_Your instructions_: Leaving out the pictures, please retype each record exactly.

Data provided below:

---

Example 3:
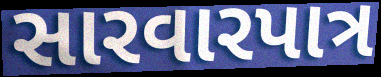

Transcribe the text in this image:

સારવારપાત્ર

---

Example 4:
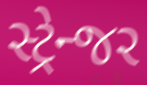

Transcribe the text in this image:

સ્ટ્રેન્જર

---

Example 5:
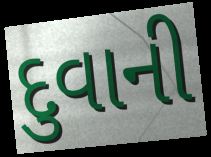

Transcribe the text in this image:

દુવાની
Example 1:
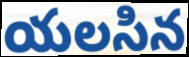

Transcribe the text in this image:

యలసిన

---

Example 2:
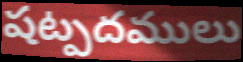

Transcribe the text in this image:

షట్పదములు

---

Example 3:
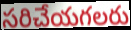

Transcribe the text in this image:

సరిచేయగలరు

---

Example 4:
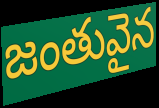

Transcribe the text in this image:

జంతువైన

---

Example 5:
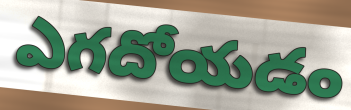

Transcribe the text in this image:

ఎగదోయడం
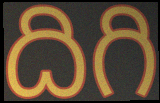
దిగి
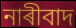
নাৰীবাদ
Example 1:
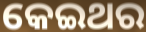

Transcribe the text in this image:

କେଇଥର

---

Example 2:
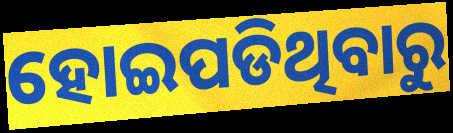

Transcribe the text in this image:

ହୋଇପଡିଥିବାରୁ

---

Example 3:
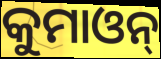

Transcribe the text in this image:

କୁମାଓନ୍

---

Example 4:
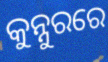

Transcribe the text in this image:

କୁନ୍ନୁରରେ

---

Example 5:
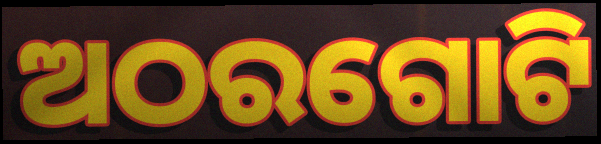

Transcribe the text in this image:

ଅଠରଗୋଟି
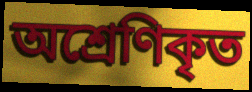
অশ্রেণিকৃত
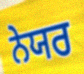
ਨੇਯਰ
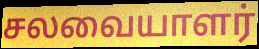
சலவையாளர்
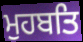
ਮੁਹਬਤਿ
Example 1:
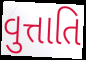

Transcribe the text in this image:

End of Data provided.

_Answer box_:
---

Example 3:

Transcribe the text in this image:

સારવારપાત્ર

---

Example 4:

Transcribe the text in this image:

સ્ટ્રેન્જર

---

Example 5:

Transcribe the text in this image:

દુવાની
Example 1:

Transcribe the text in this image:

యలసిన

---

Example 2:

Transcribe the text in this image:

షట్పదములు

---

Example 3:

Transcribe the text in this image:

సరిచేయగలరు

---

Example 4:

Transcribe the text in this image:

జంతువైన

---

Example 5:

Transcribe the text in this image:

ఎగదోయడం
దిగి
নাৰীবাদ
Example 1:

Transcribe the text in this image:

କେଇଥର

---

Example 2:

Transcribe the text in this image:

ହୋଇପଡିଥିବାରୁ

---

Example 3:

Transcribe the text in this image:

କୁମାଓନ୍

---

Example 4:

Transcribe the text in this image:

କୁନ୍ନୁରରେ

---

Example 5:

Transcribe the text in this image:

ଅଠରଗୋଟି
অশ্রেণিকৃত
ਨੇਯਰ
சலவையாளர்
ਮੁਹਬਤਿ
Example 1:

Transcribe the text in this image:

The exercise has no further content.